Chaque année, certains films sont anoblis par la réputation qui les précède, si bien qu'on en vient à ne plus les voir pour ce qu'ils sont lorsqu'ils arrivent finalement sur nos écrans. La véritable controverse de Cannes 2009, le film Antéchrist, de Lars Von Trier (dont le nom connote déjà), est l'un de ceux-là. Oeuvre prétentieuse au possible et profondément simpliste, ce nouveau film du suzerain danois (qui a, en plus de ses admirateurs, des admirateurs qui admirent ses admirateurs) s'avère être un exercice public de masturbation, qui choque pour le plaisir et qui illustre bien maladroitement l'aspect primal, bestial, de l'être humain.
Von Trier, sa caméra à l'épaule et son minimalisme (à l'exception, bien sûr, de la séquence d'ouverture, qui atteint les seuls véritables moments de grâce de cette production cinématographique), frisent parfois la caricature. Le réalisateur se pastiche lui-même, prouvant une nouvelle fois que si Antéchrist n'était pas signé de son nom, il ne recevrait pas le quart de la moitié de l'intérêt qu'on lui porte. D'abord parce qu'il ne le mérite pas, mais aussi parce qu'il semble de plus en plus évident que Von Trier ne s'y intéresse pas tellement non plus; en tout cas pas autant qu'il s'intéresse aux réactions qu'il cause. Choquer pour choquer, voilà qui n'est pas digne de l'auteur de Dancer in the Dark et de Manderlay.
D'autant que la signature de Von Trier, s'inspirant d'un Dogme édulcoré, n'est absolument pas au service du film et de sa thématique. Il faudrait peut-être commencer à envisager (du moins, à s'interroger tout haut) que le réalisateur doive être au service du film, et pas l'inverse. Les cadrages serrés de Trier étouffent même les prestations convaincantes de ses deux comédiens principaux, qui sont entièrement dédiés. On ne peut que prêter des intentions à Von Trier, bien sûr, mais le symbolisme réducteur de son oeuvre (en particulier son absconse finale) éloigne encore davantage son film de l'expérience socio-artistique pour en faire un simple brûlot bâclé qui aborderait tout simplement, mais avec grandiloquence, une scène primitive inversée. La culpabilité, le désir, le sexe? C'est tout?
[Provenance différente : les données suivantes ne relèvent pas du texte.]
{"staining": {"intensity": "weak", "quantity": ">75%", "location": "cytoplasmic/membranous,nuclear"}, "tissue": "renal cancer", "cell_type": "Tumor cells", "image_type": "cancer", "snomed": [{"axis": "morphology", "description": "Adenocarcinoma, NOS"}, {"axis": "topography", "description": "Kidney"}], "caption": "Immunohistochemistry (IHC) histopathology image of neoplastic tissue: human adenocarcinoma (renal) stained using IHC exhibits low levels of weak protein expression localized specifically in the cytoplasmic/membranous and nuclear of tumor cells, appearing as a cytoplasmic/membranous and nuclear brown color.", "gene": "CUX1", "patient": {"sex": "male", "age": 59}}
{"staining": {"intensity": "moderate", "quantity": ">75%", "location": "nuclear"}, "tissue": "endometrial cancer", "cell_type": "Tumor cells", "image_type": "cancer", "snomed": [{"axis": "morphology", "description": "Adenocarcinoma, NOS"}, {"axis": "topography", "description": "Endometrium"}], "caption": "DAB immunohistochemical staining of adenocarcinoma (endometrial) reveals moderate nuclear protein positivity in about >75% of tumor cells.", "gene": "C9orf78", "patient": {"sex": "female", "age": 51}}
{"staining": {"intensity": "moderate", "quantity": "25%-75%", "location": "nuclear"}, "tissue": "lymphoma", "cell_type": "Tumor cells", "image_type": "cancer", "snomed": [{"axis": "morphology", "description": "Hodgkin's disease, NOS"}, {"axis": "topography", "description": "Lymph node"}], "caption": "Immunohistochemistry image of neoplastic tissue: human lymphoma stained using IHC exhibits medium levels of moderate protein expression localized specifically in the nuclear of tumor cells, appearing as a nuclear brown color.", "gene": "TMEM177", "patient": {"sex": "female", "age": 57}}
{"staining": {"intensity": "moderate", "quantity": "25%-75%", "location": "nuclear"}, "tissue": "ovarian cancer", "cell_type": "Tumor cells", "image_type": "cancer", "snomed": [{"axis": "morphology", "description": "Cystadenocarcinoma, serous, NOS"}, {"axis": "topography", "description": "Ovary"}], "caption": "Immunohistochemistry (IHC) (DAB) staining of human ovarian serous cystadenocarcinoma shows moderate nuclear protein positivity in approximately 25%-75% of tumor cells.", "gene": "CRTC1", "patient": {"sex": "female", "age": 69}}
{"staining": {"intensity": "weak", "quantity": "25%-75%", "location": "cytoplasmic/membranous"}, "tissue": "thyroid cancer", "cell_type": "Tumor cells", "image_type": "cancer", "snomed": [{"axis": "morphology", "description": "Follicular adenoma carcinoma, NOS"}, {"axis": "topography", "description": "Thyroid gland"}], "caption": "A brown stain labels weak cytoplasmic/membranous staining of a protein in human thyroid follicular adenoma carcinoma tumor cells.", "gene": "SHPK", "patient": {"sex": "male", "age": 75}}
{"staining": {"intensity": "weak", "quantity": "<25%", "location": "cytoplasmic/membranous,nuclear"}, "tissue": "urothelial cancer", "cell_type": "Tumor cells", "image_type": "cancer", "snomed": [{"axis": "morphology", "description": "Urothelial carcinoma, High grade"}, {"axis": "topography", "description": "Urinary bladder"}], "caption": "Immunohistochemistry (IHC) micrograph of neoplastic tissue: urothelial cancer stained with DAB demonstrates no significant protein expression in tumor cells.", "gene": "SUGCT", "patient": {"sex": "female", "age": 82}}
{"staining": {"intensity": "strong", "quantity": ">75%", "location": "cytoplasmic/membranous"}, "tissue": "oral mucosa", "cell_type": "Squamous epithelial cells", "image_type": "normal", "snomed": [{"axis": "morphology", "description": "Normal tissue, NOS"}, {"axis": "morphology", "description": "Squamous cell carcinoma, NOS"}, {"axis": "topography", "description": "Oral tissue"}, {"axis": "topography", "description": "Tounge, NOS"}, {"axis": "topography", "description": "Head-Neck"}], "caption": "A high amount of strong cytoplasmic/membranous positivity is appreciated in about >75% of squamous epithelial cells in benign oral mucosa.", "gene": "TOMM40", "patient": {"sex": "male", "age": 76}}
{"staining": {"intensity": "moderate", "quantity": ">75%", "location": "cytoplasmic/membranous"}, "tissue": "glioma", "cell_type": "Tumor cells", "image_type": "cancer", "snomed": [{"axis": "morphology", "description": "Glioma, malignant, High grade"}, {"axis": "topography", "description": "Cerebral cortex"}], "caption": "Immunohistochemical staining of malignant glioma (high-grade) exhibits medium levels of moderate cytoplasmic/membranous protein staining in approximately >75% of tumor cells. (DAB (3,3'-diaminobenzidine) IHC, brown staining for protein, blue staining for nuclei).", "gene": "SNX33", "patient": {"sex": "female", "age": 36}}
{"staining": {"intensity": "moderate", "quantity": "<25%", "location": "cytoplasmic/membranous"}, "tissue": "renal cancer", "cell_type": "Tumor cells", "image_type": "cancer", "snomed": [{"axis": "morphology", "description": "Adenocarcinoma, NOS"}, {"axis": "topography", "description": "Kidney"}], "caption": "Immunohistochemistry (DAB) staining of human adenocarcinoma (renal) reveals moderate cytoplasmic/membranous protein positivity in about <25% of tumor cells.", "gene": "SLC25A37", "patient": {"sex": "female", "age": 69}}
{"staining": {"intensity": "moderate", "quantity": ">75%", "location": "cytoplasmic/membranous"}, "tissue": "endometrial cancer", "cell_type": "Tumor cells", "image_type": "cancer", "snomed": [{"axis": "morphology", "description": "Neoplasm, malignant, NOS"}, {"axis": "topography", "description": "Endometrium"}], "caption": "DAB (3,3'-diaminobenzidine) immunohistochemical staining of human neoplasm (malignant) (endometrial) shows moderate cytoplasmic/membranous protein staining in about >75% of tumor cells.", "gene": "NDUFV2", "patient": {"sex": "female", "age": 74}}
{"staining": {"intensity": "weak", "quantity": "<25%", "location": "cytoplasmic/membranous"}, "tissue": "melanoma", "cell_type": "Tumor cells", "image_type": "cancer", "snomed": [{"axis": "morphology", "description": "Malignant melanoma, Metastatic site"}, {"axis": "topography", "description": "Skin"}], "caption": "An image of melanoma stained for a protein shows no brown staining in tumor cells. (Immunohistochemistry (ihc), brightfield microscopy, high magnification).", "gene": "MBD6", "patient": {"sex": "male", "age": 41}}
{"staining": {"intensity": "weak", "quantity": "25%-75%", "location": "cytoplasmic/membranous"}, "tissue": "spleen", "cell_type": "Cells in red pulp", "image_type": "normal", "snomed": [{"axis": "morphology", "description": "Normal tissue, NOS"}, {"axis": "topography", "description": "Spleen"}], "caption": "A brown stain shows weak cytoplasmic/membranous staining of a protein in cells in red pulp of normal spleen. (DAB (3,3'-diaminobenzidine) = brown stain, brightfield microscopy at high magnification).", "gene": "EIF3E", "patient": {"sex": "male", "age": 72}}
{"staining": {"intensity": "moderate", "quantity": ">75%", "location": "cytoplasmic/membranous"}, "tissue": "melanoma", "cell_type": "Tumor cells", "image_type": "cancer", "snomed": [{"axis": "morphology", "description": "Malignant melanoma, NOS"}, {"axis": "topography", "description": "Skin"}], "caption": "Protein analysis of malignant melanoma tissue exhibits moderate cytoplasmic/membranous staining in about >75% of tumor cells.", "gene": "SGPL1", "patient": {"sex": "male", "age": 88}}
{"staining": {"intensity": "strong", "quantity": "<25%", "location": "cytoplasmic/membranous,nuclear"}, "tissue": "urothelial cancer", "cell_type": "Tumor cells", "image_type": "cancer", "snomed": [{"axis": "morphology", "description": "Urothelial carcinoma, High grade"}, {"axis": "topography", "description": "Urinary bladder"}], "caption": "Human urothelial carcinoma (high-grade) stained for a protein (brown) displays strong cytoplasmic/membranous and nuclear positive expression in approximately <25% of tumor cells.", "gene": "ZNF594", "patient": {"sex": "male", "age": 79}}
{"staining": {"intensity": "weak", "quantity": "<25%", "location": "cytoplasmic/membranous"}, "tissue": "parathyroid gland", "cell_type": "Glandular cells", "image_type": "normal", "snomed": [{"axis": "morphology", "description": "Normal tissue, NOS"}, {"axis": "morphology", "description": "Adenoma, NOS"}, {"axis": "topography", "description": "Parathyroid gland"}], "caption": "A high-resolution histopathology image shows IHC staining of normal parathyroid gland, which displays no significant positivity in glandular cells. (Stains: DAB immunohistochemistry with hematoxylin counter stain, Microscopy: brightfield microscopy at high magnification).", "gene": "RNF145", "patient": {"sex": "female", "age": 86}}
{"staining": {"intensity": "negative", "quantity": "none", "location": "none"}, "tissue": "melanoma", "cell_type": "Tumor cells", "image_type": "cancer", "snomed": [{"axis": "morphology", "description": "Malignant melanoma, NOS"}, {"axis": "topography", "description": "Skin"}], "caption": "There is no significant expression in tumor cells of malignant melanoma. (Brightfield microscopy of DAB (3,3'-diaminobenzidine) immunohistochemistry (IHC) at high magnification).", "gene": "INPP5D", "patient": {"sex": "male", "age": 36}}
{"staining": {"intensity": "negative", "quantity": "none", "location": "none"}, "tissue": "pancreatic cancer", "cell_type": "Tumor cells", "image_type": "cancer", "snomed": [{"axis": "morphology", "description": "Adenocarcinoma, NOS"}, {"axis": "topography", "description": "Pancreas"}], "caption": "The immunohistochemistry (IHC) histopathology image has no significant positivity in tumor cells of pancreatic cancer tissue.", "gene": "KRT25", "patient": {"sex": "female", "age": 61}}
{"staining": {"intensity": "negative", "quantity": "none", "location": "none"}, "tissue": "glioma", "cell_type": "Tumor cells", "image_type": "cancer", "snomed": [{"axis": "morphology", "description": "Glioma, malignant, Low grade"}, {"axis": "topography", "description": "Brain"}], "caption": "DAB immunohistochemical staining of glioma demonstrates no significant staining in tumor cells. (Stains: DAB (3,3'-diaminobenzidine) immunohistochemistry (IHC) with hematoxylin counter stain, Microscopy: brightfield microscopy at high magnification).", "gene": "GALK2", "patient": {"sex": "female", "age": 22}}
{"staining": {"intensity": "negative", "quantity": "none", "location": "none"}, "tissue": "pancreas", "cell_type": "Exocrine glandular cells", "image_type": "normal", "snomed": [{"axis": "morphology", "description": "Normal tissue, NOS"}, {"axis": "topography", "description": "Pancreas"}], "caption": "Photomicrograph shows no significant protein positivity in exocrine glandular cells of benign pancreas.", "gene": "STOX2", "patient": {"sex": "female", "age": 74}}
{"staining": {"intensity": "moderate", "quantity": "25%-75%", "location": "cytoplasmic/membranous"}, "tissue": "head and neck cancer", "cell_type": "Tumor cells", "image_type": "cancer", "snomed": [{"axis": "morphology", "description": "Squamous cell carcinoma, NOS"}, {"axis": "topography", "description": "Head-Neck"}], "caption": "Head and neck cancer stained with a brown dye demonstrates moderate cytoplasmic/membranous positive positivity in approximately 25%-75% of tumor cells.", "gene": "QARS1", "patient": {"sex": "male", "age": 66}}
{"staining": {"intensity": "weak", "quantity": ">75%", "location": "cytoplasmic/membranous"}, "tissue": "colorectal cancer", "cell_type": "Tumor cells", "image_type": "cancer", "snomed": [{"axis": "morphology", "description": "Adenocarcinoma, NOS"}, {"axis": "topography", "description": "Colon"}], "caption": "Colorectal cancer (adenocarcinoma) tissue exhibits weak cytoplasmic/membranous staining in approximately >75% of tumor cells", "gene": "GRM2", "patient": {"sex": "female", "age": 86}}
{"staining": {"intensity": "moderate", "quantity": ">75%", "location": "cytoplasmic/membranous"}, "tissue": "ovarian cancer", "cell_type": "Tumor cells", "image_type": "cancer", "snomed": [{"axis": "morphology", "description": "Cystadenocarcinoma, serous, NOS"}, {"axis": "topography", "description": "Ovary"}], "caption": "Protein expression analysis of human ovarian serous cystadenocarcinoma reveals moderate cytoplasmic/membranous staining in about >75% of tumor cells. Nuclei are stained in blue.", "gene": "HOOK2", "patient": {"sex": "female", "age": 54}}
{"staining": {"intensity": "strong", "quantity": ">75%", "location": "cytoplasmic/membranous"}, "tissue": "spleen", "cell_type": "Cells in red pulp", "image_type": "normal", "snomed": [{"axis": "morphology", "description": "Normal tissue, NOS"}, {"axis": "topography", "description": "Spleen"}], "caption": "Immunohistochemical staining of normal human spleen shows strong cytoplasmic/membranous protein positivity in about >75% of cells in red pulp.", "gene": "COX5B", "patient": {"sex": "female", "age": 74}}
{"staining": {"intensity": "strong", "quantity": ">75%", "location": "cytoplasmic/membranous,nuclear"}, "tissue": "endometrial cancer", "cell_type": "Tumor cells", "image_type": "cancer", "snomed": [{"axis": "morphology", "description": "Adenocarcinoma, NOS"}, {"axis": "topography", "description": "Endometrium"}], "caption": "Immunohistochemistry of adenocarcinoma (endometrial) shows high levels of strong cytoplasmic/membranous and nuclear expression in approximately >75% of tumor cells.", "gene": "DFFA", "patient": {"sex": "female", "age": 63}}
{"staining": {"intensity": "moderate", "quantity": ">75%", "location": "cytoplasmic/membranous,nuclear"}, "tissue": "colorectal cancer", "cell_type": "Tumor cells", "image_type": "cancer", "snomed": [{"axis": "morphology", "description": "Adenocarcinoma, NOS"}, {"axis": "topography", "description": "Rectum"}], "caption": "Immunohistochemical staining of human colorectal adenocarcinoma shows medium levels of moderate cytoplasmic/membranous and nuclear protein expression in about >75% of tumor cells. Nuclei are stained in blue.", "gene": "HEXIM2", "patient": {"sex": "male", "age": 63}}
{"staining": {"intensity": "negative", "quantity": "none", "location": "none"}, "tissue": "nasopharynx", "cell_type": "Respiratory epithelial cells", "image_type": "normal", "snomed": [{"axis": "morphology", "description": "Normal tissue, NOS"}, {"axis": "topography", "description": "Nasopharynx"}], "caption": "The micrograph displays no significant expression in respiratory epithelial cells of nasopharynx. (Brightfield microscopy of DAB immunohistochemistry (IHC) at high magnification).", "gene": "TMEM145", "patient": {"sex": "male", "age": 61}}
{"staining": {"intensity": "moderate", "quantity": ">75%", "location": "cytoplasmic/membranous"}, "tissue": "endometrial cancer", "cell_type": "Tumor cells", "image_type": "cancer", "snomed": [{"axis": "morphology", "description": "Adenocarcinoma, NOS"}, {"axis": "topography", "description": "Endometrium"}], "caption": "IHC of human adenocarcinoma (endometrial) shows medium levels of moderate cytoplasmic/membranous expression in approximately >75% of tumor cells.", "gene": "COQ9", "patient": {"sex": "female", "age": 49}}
Une chose est certaine, cependant, c'est qu'Antéchrist est du cinéma, en tant qu'art spécifique et pas seulement comme l'amalgame de plusieurs arts différents (littérature, théâtre, photographie) comme on le méprend souvent. Le film de Von Trier, aussi désagréable soit-il, propose une véritable réflexion sur le médium, comme l'a toujours fait Von Trier dans le passé, avec plus ou moins de succès cependant. À la différence que cette fois-ci, la thématique est délibérément impénétrable. Cela ne serait pas un problème si l'évocation émotive était suffisante; malheureusement, Von Trier se contente de peu techniquement et semble avoir oublié que l'odieux et le voyeurisme sont des moteurs du cinéma, pas des inhibiteurs, et que ceux qui se braquent, s'indignent, sont en fait ceux qu'il est le plus facile de manipuler.